Autonomy: Saving face in Quebec

Le mouvement souverainiste est mort - Lysiâne...


The new political year is only two weeks away, and one can easily predict that in Quebec, 2007-2008 will mark a radical shift from the past three decades. Barring the unexpected, this will be the first year that the quest for sovereignty will not influence the political agenda.
The sovereigntist movement is dead, at least as a major political force, and the first to admit it are the sovereigntists themselves, including Pauline Marois, the new leader of the Parti Québécois. The PQ remains a sovereigntist party on paper, but will not call for a referendum and will stop its aggressive promotion of the sovereigntist option.
The reason for this lies in the results of the last election, which the PQ lost miserably: For the first time since 1970, it has third-party status. If it wants to escape the fate of the NDP, Canada's eternal third party, it must go through this painful revision.
A flurry of surveys from three polling firms published at the end of June was unequivocal. Support for sovereignty is down to 32 per cent; 68 per cent of Quebeckers - including 48 per cent of PQ voters - want the PQ to relinquish its sovereigntist option; 83 per cent of Quebeckers think Quebec will still be part of Canada in 10 years.
Moreover, 85.7 per cent of Quebeckers say they are "proud to be Canadians." The proportion is only slightly lower than those who say they are "proud to be Quebeckers" (93.3 per cent). Interestingly, there is little difference in the degree of attachment of French-speaking and English-speaking Quebeckers toward both Quebec and Canada. The difference is in the emphasis: Half the francophones are "proud" (rather than "very proud") to be Canadians; when they travel abroad, a slight majority of francophones identify themselves as "Quebeckers" rather than "Canadians." Of course, their attachment to Quebec is more visceral, one proof being that Quebec's "national" holiday, on June 24, is always much more celebrated than July 1.
Still, the identification of a large majority of Quebeckers to Canada remains a given.

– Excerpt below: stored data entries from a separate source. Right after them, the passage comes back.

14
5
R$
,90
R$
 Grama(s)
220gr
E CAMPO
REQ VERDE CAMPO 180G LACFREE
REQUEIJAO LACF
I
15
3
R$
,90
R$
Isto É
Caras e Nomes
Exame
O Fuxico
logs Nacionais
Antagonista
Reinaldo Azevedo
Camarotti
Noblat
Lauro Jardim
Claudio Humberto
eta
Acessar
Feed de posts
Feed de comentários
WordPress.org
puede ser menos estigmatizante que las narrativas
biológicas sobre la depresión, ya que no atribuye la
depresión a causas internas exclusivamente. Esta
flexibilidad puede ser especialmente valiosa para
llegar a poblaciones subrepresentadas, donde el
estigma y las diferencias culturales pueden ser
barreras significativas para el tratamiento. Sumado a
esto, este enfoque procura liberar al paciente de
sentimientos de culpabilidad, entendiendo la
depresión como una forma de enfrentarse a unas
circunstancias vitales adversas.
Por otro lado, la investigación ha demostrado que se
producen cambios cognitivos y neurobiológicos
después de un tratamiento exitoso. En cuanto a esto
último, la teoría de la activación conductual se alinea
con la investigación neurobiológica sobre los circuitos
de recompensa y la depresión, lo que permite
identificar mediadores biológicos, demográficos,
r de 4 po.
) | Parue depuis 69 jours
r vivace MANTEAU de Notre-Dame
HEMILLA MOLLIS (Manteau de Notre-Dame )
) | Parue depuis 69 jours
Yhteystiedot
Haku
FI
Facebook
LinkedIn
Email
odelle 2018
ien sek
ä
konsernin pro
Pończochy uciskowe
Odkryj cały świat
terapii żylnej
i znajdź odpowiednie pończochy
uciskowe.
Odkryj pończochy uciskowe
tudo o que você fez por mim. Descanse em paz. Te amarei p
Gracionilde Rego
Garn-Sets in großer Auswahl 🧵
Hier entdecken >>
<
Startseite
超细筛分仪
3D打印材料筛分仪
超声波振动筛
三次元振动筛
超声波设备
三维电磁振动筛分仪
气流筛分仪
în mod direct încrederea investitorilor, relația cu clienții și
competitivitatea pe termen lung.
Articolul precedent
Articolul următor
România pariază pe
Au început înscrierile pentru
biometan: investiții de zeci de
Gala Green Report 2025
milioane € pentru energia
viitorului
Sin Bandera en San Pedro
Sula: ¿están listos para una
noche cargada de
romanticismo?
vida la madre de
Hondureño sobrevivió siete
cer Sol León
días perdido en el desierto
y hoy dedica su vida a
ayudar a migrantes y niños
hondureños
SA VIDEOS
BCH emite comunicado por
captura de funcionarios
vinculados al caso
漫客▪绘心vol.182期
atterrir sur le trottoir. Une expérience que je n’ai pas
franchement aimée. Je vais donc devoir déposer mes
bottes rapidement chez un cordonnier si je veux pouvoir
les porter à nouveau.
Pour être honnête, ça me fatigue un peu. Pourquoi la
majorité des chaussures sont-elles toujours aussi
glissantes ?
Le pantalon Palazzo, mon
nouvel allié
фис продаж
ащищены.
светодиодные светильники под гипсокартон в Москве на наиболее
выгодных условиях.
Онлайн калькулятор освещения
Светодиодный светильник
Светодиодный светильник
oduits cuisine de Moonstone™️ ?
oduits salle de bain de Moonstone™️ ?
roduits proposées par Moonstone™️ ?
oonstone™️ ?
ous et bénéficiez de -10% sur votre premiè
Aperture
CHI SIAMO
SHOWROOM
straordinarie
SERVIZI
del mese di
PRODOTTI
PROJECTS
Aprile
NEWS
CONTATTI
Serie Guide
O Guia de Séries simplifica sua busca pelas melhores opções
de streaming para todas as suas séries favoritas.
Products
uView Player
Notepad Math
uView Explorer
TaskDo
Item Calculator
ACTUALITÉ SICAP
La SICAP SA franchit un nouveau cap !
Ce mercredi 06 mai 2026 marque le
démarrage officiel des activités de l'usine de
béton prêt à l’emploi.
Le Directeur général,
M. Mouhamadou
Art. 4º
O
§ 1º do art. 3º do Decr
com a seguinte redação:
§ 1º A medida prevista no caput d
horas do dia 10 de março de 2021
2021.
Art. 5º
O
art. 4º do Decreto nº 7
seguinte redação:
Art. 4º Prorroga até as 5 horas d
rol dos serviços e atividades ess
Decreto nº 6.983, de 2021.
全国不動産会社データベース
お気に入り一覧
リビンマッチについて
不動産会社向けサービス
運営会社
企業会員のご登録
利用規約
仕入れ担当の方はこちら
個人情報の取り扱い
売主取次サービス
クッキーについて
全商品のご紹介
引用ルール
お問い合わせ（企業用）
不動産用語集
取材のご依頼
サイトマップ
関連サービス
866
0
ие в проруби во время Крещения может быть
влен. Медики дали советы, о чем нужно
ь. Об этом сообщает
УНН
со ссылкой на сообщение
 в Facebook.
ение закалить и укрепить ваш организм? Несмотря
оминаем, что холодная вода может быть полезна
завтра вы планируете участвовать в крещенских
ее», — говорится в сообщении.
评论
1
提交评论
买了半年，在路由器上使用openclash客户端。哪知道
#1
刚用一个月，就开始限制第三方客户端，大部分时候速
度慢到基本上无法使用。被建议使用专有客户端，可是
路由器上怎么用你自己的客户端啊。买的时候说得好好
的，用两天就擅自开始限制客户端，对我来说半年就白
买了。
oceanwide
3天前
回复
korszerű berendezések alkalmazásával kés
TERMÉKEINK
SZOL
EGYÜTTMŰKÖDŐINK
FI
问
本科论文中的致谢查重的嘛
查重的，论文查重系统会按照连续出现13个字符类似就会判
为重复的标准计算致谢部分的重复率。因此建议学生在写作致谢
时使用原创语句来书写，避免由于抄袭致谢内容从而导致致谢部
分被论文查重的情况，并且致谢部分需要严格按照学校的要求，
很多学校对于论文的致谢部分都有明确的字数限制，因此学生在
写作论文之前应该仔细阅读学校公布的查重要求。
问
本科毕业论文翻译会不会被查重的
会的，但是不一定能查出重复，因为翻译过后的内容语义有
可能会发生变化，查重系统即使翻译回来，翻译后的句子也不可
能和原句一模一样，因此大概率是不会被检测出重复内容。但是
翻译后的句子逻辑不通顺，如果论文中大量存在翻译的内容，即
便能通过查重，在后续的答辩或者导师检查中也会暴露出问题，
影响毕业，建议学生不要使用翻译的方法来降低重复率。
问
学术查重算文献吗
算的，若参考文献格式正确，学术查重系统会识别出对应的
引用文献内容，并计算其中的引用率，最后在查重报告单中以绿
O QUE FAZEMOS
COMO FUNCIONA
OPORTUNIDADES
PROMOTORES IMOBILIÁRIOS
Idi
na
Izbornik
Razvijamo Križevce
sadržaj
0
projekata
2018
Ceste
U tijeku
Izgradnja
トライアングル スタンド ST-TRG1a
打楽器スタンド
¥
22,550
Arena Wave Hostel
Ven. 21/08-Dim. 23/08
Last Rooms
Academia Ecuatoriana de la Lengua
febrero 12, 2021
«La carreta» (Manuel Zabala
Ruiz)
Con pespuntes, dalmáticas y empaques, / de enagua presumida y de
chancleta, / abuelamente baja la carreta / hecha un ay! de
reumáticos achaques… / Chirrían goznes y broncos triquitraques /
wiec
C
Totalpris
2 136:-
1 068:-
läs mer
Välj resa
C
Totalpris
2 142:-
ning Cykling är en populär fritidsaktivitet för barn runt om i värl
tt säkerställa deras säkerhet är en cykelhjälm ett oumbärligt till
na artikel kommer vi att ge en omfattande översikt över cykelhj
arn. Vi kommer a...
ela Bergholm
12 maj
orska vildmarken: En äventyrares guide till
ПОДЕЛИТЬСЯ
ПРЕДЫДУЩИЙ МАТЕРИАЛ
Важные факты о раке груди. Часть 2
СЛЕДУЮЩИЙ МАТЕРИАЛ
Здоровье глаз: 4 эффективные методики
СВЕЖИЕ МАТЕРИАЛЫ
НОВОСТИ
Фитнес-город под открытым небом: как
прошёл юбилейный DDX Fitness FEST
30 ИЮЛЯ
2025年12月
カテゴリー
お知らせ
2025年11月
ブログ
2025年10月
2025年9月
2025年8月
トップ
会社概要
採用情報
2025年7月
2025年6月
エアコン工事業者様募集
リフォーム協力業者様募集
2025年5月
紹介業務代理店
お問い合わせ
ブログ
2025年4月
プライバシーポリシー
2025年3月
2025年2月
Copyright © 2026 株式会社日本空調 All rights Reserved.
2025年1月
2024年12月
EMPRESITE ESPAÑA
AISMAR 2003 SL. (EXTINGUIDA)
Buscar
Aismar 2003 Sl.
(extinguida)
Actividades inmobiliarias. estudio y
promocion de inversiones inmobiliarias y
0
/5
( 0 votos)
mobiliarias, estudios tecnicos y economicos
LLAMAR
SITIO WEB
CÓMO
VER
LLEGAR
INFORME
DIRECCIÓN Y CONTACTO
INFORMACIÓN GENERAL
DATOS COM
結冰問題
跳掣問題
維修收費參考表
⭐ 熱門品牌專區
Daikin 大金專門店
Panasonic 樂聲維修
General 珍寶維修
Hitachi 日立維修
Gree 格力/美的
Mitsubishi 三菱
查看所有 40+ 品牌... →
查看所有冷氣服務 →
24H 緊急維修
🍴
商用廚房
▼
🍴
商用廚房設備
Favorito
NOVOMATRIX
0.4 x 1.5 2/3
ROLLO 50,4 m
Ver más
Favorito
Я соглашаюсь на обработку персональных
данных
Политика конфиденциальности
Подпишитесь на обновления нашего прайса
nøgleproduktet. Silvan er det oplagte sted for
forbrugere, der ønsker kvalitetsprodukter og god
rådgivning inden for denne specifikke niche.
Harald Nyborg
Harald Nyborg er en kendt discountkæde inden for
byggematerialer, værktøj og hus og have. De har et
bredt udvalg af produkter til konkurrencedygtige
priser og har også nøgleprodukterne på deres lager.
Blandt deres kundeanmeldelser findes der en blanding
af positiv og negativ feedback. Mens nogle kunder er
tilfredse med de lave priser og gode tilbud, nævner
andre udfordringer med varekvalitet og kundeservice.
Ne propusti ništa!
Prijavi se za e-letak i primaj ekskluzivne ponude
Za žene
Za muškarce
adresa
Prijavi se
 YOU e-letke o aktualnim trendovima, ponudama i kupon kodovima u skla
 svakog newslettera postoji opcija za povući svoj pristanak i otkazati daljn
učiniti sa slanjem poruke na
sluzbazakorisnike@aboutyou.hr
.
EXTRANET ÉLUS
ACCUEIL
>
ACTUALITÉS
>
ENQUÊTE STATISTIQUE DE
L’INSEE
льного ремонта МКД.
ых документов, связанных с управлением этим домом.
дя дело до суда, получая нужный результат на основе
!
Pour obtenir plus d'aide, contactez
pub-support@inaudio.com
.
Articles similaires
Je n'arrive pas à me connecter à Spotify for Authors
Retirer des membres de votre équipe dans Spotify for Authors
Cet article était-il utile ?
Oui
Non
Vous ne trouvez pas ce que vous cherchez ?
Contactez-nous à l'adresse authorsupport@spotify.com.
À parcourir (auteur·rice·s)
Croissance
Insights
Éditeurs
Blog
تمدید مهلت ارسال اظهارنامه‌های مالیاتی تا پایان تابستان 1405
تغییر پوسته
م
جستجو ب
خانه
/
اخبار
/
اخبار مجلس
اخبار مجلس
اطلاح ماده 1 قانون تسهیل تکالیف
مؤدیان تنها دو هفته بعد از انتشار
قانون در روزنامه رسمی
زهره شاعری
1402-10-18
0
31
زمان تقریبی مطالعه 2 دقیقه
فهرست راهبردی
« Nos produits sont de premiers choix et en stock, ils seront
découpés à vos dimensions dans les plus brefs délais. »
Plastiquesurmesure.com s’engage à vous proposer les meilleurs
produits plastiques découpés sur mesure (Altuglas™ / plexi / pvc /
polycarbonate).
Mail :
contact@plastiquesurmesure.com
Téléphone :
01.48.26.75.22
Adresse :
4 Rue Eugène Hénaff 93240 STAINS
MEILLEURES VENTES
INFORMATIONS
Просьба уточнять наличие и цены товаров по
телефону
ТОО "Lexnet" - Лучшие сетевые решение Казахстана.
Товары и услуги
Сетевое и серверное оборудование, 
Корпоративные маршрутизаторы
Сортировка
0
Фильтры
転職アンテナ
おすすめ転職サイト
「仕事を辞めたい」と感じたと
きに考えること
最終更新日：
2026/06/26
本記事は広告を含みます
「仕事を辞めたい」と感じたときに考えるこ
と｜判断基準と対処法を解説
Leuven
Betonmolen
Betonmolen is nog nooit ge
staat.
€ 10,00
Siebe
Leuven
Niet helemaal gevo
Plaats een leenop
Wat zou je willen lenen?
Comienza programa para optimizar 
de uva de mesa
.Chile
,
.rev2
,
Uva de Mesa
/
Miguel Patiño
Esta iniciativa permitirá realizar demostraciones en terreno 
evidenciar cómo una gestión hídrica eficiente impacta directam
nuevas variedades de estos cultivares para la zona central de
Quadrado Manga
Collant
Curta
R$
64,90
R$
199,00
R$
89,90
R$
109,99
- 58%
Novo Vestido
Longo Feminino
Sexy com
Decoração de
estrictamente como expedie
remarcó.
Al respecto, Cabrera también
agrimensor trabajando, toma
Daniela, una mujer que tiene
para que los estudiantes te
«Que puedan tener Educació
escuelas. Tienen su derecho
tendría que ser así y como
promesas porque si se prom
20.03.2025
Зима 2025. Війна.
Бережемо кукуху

It is - actually, it has always been - the major obstacle for sovereigntists: Who would want to leave the country to which one is proud to belong?
The only factor that allowed the sovereigntist option to survive for so many years is that sovereigntist leaders always promised sovereignty would come hand in hand with a strong association or even, as in the 1995 referendum, a close political partnership with the rest of Canada. People were led to believe there would be no break-up, no separation, that life would go on as usual, with a stronger Quebec in a united Canada.
The Clarity Law now requires that a referendum question must deal with nothing except sovereignty, and the PQ followed suit in its own program. This development spells the end of a story based on an illusion.
Canadians would be wrong to believe that the sharp decline of the sovereigntist movement means Quebeckers don't feel distinct. What replaced the impossible dream of sovereignty is the desire of a greater autonomy for the province: Quebec would have more powers than other provinces - in other words, distinct status.
This idea is embodied by Mario Dumont, the popular young leader of the Action démocratique du Québec, which replaced the PQ as the Official Opposition. This is an impossible dream, too: It's unthinkable that Quebec would be granted special privileges in the present context, especially now that it is deprived of any bargaining power. Without the "threat" of a strong and aggressive sovereigntist movement, it is doubtful the rest of Canada would be willing to grant Quebec special status.
Yet, this quest for "autonomy" serves a psychological purpose. It allows Quebeckers to bury the sovereigntist dream with dignity, without looking like they're surrendering. Saving face is often a necessity in politics.